Elles s’appellent Lætitia Milot, Enora Malagré, Lorie Prester, Imany, Hillary Clinton, Whoopi Goldberg ou encore Susan Sarrandon… Elles sont actrice, animatrice, femme politique, chanteuse, mais partagent un triste point commun, celui d’être atteinte d’endométriose, une maladie gynécologique définie par la migration de cellules de la cavité utérine en dehors de l’utérus.
Habituées des projecteurs, elles ont osé lever le voile sur leur intimité en évoquant ce mal souvent insoutenable qui les tenaille… presque au quotidien. En évoquant leur maladie sur la place publique, elles ont permis à de nombreuses patientes de se « démasquer ». Le message est devenu simple : souffrir d’endométriose n’est ni une honte, ni un handicap. Et les symptômes pouvant alerter femmes et médecins sont mieux connus. Ils sont principalement représentés par des règles douloureuses et très abondantes, des douleurs pendant les rapports sexuels. On peut rencontrer des signes digestifs et urinaires.
À l’occasion de la semaine européenne de prévention et d’information sur l’endométriose, Agnès Buzyn, ministre des Solidarités de la Santé, a dévoilé un plan qui s’articule autour de trois axes : diagnostiquer plus rapidement avec des consultations médicales obligatoires dédiées aux filles âgées de 11 à 13 ans puis de 15 à 16 ans pour rechercher des signes de la maladie ; lutter contre la méconnaissance de cette maladie parmi le grand public et le personnel de santé en renforçant la formation des professionnels sur les signes d’alerte, et améliorer la prise en charge avec la mise en place d’une « filière endométriose » dans chaque région.
Avec la libération de la parole, la maladie fait enfin l’objet de recherches sérieuses. De la pilule progestative à la chirurgie, les traitements de l’endométriose sont multiples et varient selon les organes impactés. « L’objectif premier du traitement est de réduire ou de supprimer la douleur, explique le Dr Estrade. Mais, la première notion est de savoir que les traitements classiques comme le paracétamol ou les opiacés marchent peu dans l’endométriose. Dans cette pathologie, la douleur est surtout inflammatoire ou de tension et d’adhérence. Les meilleurs antalgiques restent les anti-inflammatoires. Malheureusement, on connaît les conséquences en cas de prise à long terme et à haute dose. » Cependant, les choses évoluent notamment dans la désensibilisation des patientes algiques via les méthodes non-médicamenteuses avant et après chirurgie. « L’hypnose, la méditation, la relaxation, la sophrologie, l’ostéopathie marchent très bien, poursuit le spécialiste. Les nouveaux traitements à électricité haute fréquence donnent également d’excellents résultats sur les cicatrices postopératoires. À l’image de la técarthérapie qui favorise les échanges cellulaires et les échanges d’ions. Elle a deux conséquences : la première c’est la sécrétion d’endomorphines locaux ; la seconde, la réduction des tensions et de la fibrose. » Pour Jean-Philippe Estrade, l’intérêt d’avoir un centre expert est une avancée importante dans la prise en charge de chaque patiente. « C’est à la fois considérer la pathologie et la personne dans sa globalité. »

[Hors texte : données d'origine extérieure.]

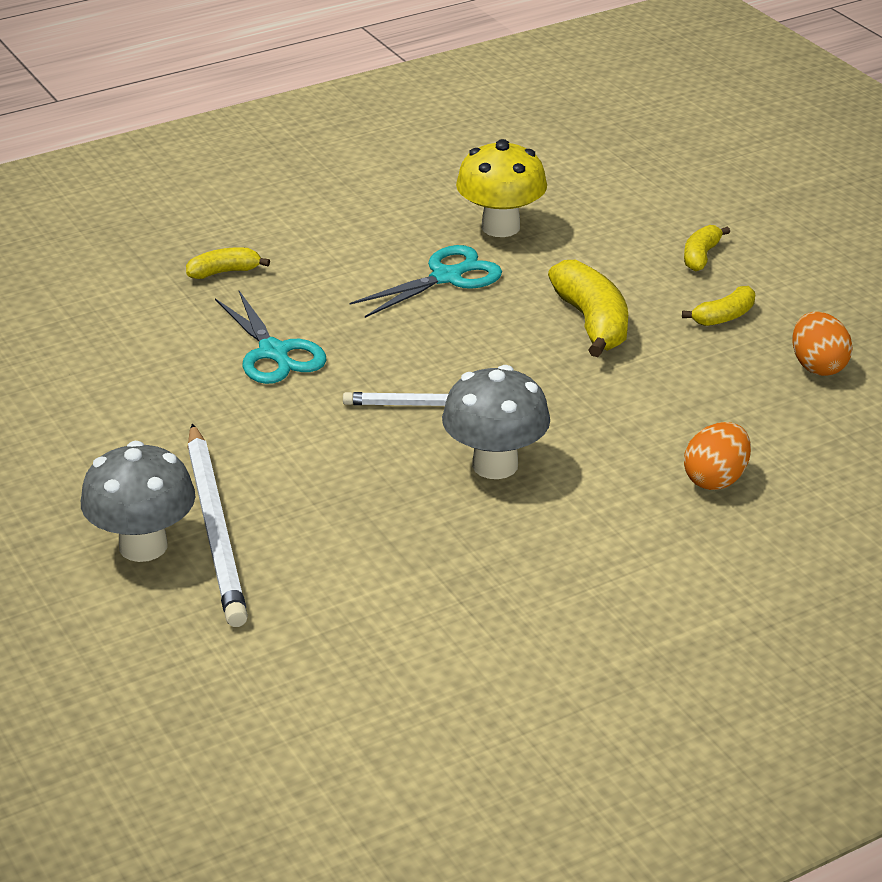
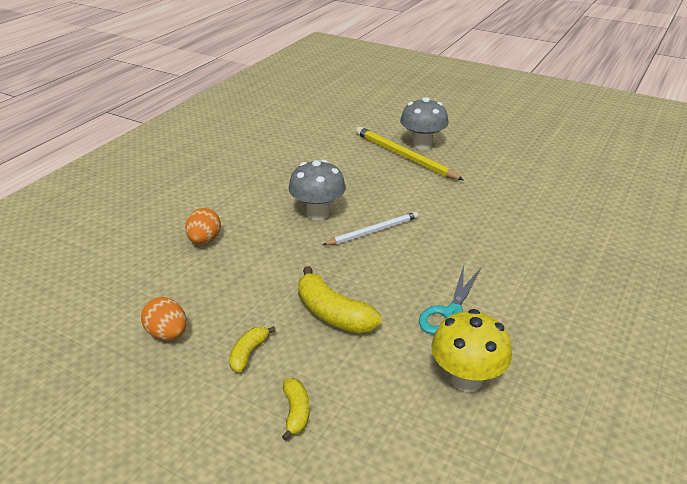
camera: 150 degrees right, 0 degrees up
yellow banana [186,247,270,279] -> none
white pencil [187,424,248,627] -> yellow pencil [356,127,464,180]
turquoise scissors [215,291,326,384] -> none

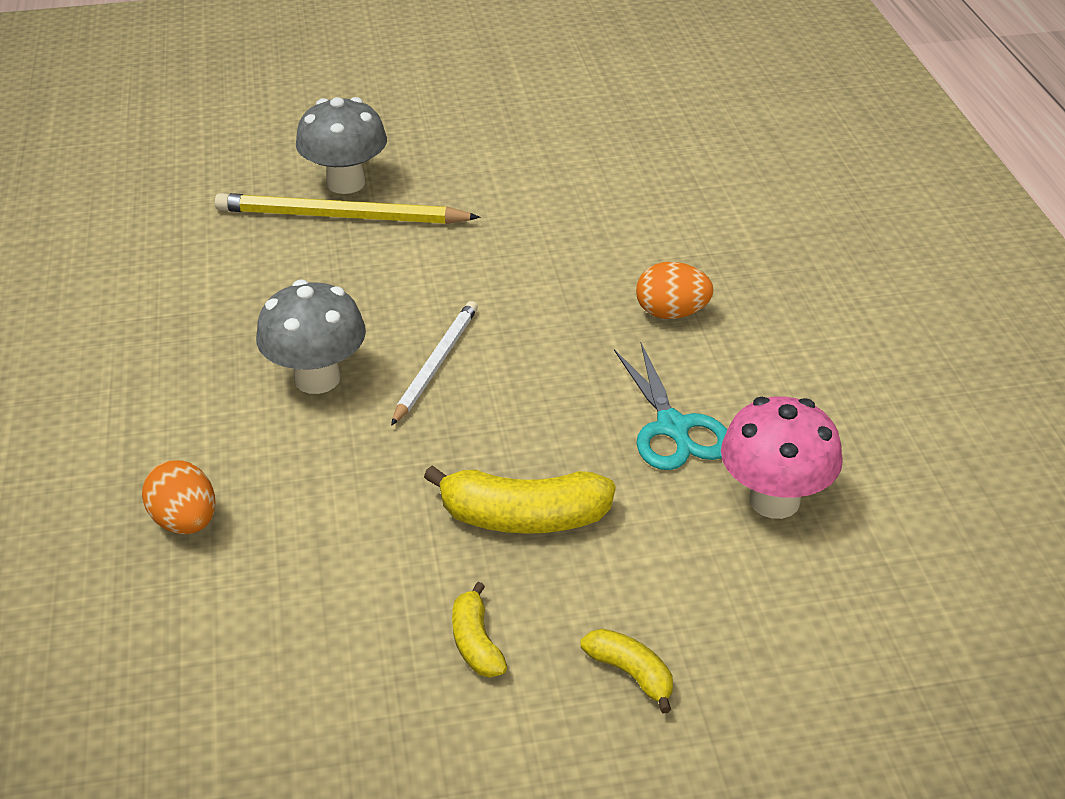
camera: 40 degrees left, 5 degrees up
orange egg [141,297,187,341] -> orange egg moved to [636,262,714,319]
yellow mushroom [431,309,512,392] -> pink mushroom [721,397,843,519]

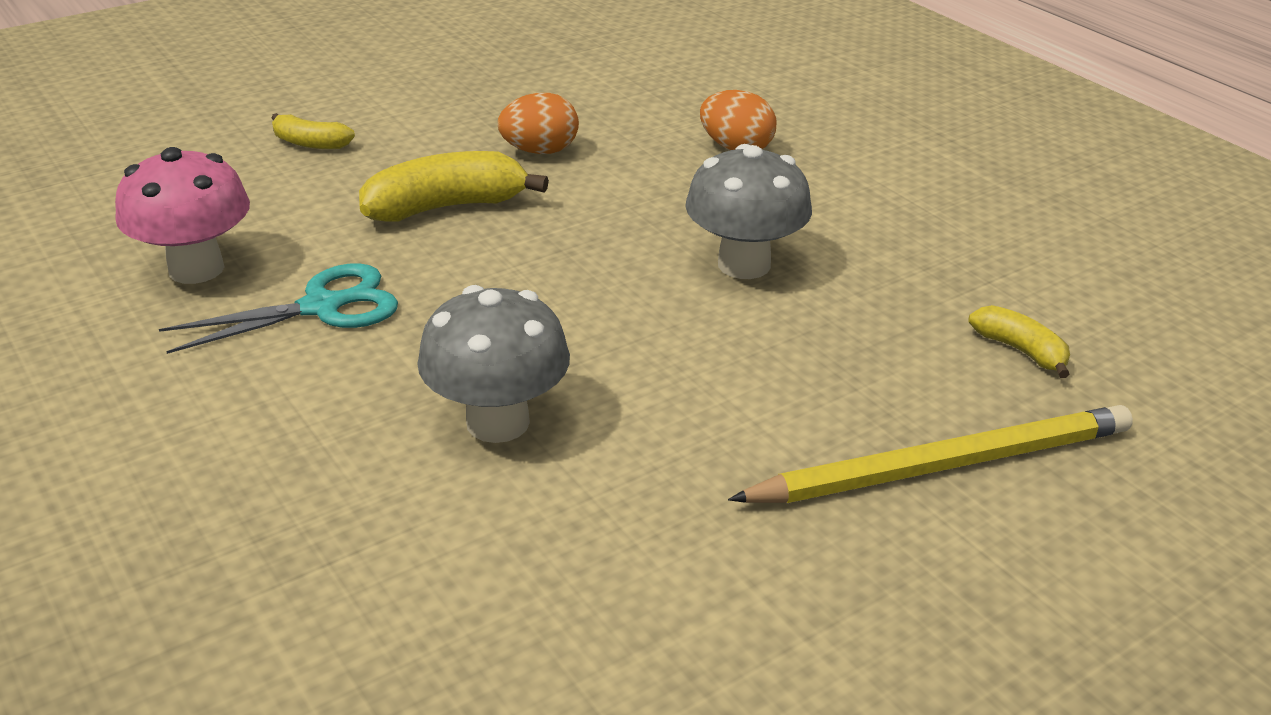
camera: 155 degrees right, 5 degrees down
grey mushroom [296,97,387,194] -> grey mushroom moved to [417,285,570,443]
white pencil [391,301,478,426] -> none
yellow banana [452,582,507,678] -> yellow banana moved to [969,305,1070,378]
turquoise scissors [614,343,727,470] -> turquoise scissors turned 105 degrees clockwise [159,263,398,354]
orange egg [636,262,714,319] -> orange egg moved to [498,93,579,154]

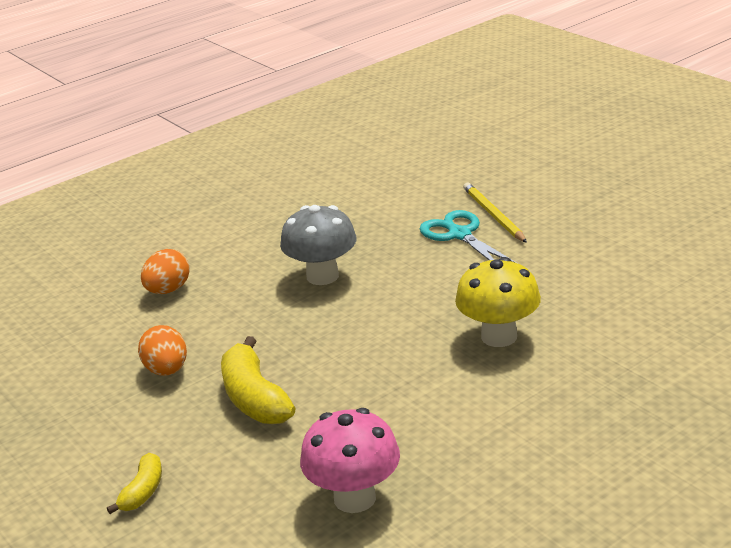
camera: 90 degrees left, 5 degrees down
turquoise scissors [159,263,398,354] -> turquoise scissors moved to [420,210,517,263]
grey mushroom [417,285,570,443] -> yellow mushroom [455,257,541,347]
yellow pencil [728,405,1133,503] -> yellow pencil [463,183,527,243], size x0.65
yellow banana [969,305,1070,378] -> none

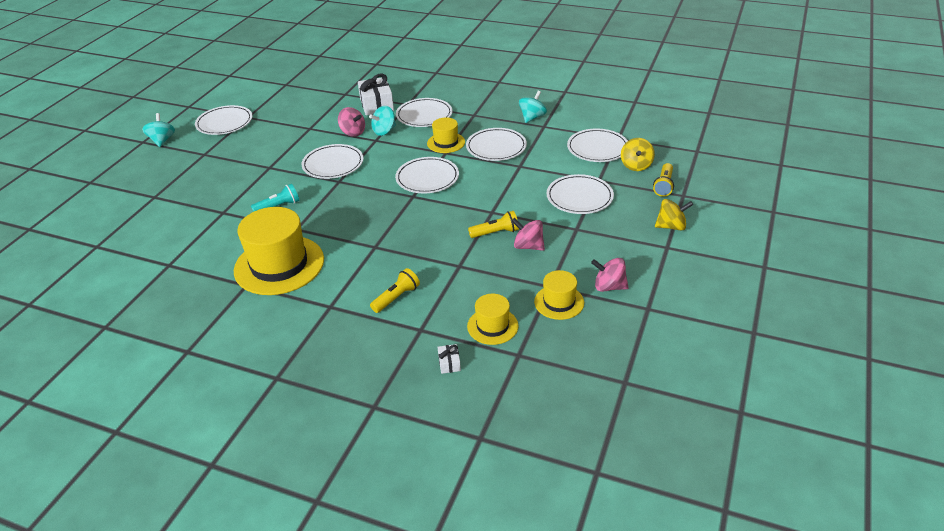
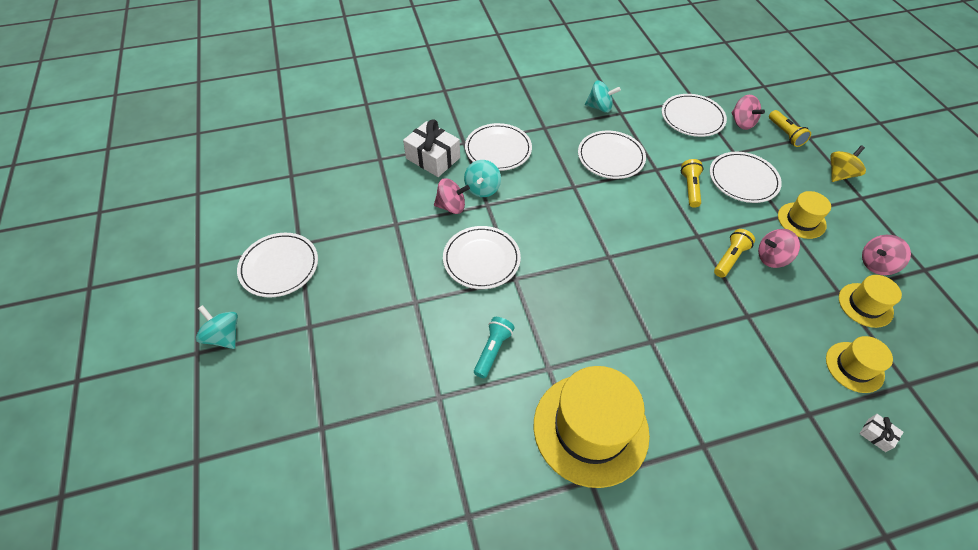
camera: 40 degrees left, 15 degrees up
yellow flashlight [370,268,420,313] -> yellow flashlight moved to [681,159,703,208]
white plate [395,157,459,193] -> none
yellow hat [427,118,465,153] -> yellow hat moved to [778,191,831,239]
turquoise spinning top [519,91,547,123] -> turquoise spinning top turned 105 degrees clockwise [585,80,621,113]
yellow spinning top [621,138,655,171] -> pink spinning top [731,95,765,130]

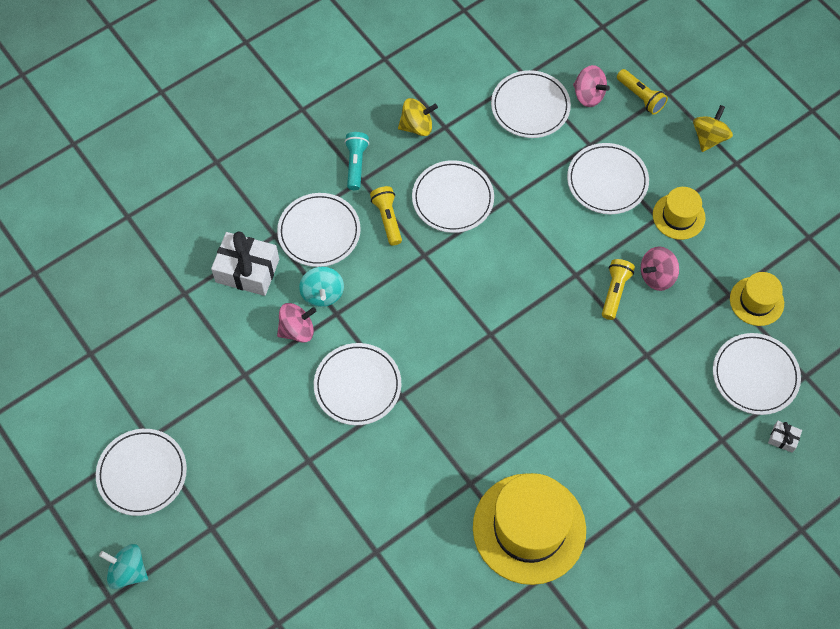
camera: 20 degrees left, 10 degrees up
turquoise flashlight [474,317,515,378] -> turquoise flashlight moved to [344,132,369,190]
turquoise spinning top [585,80,621,113] -> yellow spinning top [398,98,438,136]
yellow flashlight [681,159,703,208] -> yellow flashlight moved to [370,186,402,246]
yellow hat [826,336,893,393] -> white plate [713,333,801,415]
pink spinning top [862,235,911,275] -> none

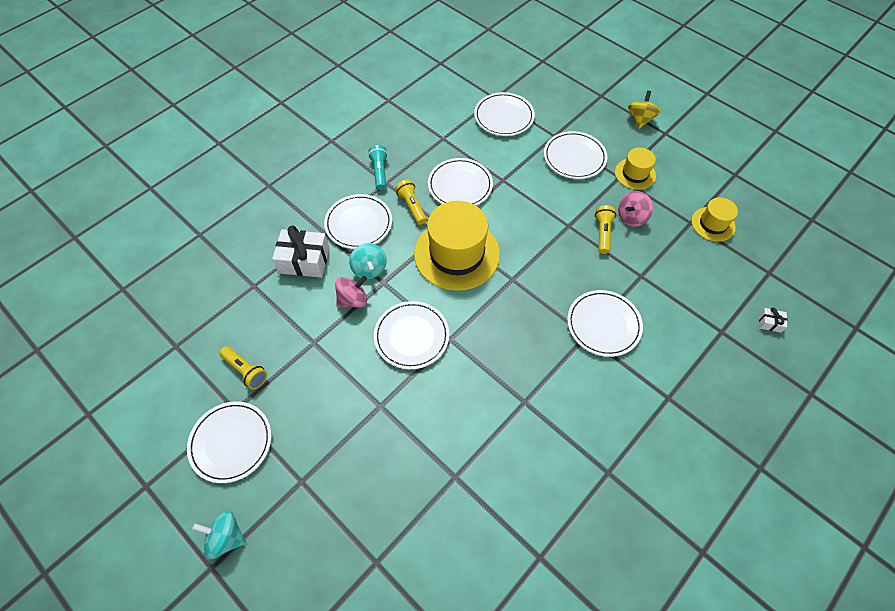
camera: 10 degrees left, 5 degrees down
yellow spinning top [398,98,438,136] -> none
yellow hat [473,473,586,585] -> yellow hat moved to [414,201,500,291]
pink spinning top [573,65,610,107] -> none
yellow flashlight [617,69,668,115] -> yellow flashlight moved to [219,346,267,390]
white plate [713,333,801,415] -> white plate moved to [567,290,643,357]

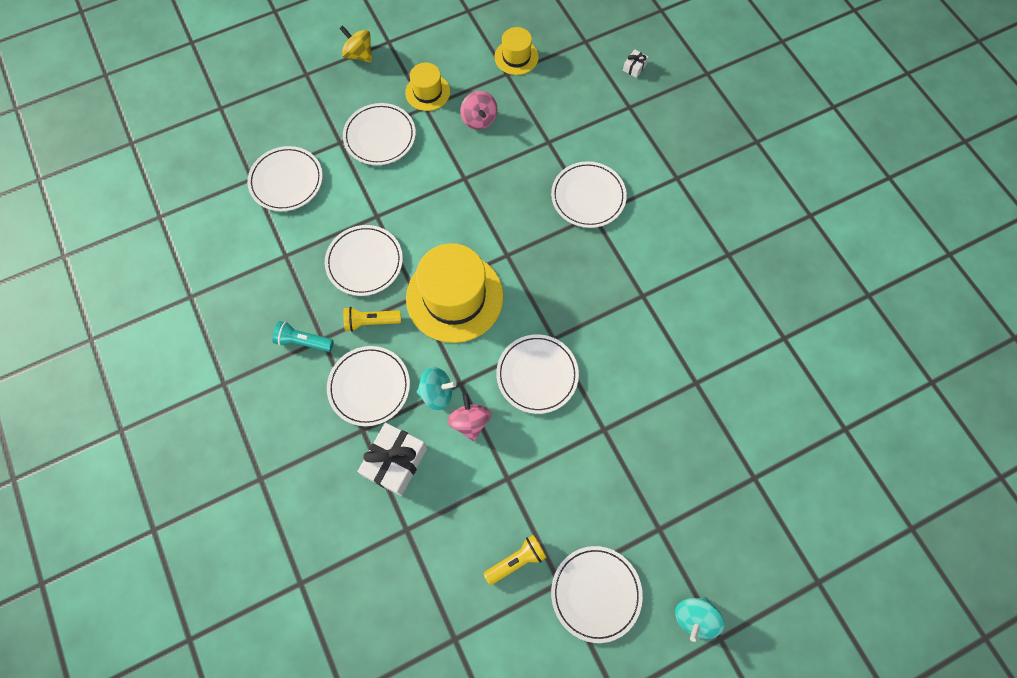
camera: 70 degrees left, 10 degrees up
yellow flashlight [595,205,616,254] -> none

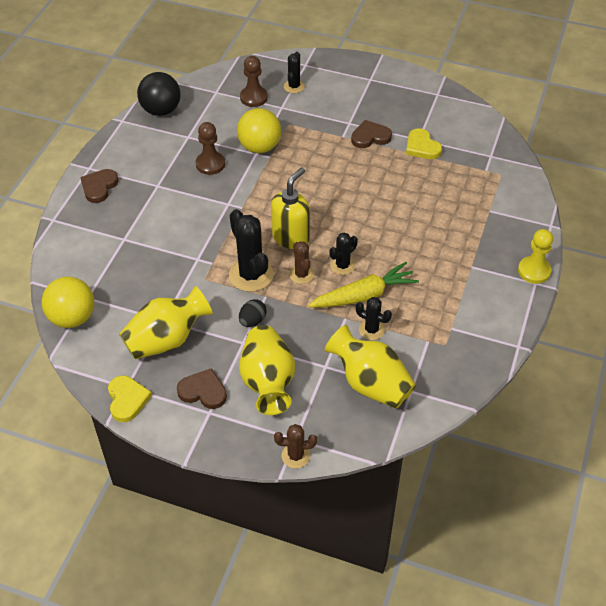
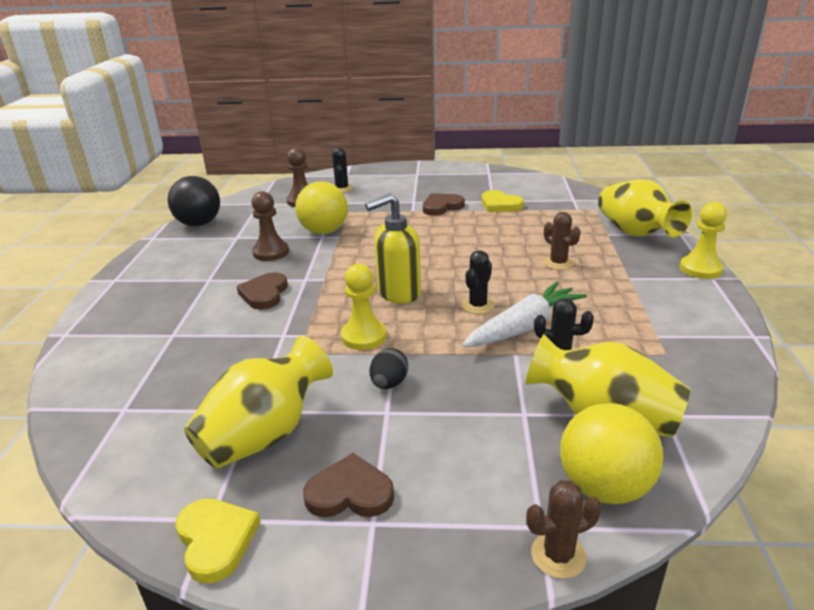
camera: 15 degrees left, 20 degrees down
yellow ball [42,277,94,328] -> yellow ball moved to [560,403,664,504]
brown heart [80,169,118,203] -> brown heart moved to [237,272,288,310]
black cactus [229,209,273,292] -> yellow pawn [341,263,387,350]
yellow vase [239,325,295,415] -> yellow vase moved to [598,180,692,237]
yellow soap dispenser [271,167,310,249] -> yellow soap dispenser turned 135 degrees counterclockwise [365,194,421,304]
brown cactus [289,241,314,284] -> brown cactus moved to [543,212,581,270]
yellow carrot [308,262,419,308] -> white carrot [462,281,587,347]

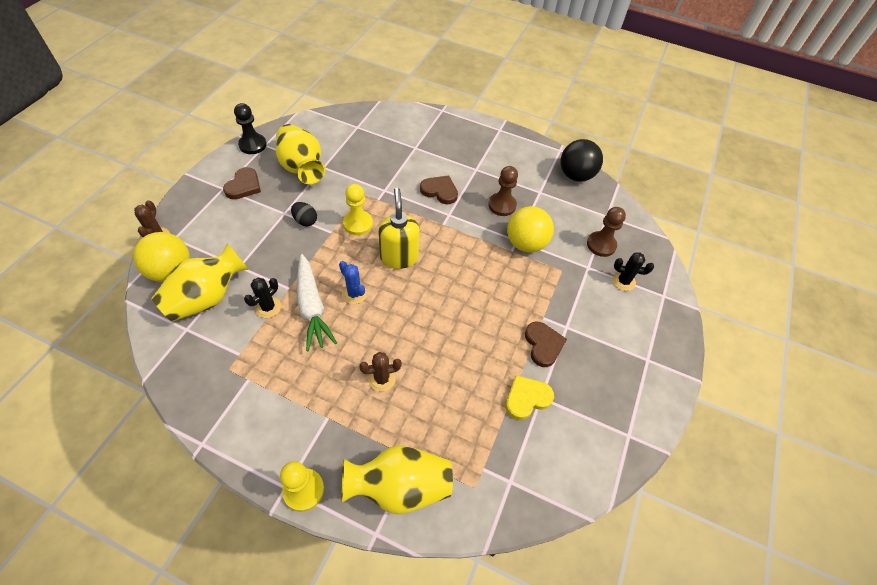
camera: 105 degrees right, 25 degrees up
yellow heart [176,498,261,583] -> black pawn [234,103,267,154]
black cactus [462,250,495,314] -> blue cactus [339,261,367,304]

Des annonces favorablement accueillies par les professionnels à condition de réaliser un dépistage de qualité et apporter les bonnes solutions… sans botter en touche.
Pas « une » mais « des » endométrioses
« Les femmes ont vécu jusque-là avec l’idée que les règles étaient forcément douloureuses et le corps médical a longtemps banalisé cette souffrance, confirme Jean-Philippe Estrade, spécialiste en chirurgie gynécologique à la clinique Bouchard à Marseille. Par sa plainte régulière, la douleur chronique peut finir par ennuyer l’entourage. Avec le temps, se crée un phénomène d’enfermement qui peut engendrer des réactions anxio-dépressives nocives à l’épanouissement personnel et socio-professionnel. De plus, c’est une maladie qui touche à l’intimité associée à la peur de ne pas avoir d’enfant, ni une sexualité normale. Le cocktail est explosif. Dépister les patientes le plus tôt possible pourrait être une solution mais il faudra assurer derrière un suivi de qualité. Le monde médical doit pouvoir entendre, rassurer et distiller les examens en fonction de la symptomatologie. L’endométriose existe depuis toujours, mais il a été longtemps difficile de quantifier le nombre de personnes atteintes. C’est une maladie déroutante et complexe. Elle est propre à chaque personne. Il n’existe pas une endométriose mais des endométrioses en fonction des patientes. » On estime aujourd’hui qu’une femme sur dix serait concernée. Soit un million et demi en France.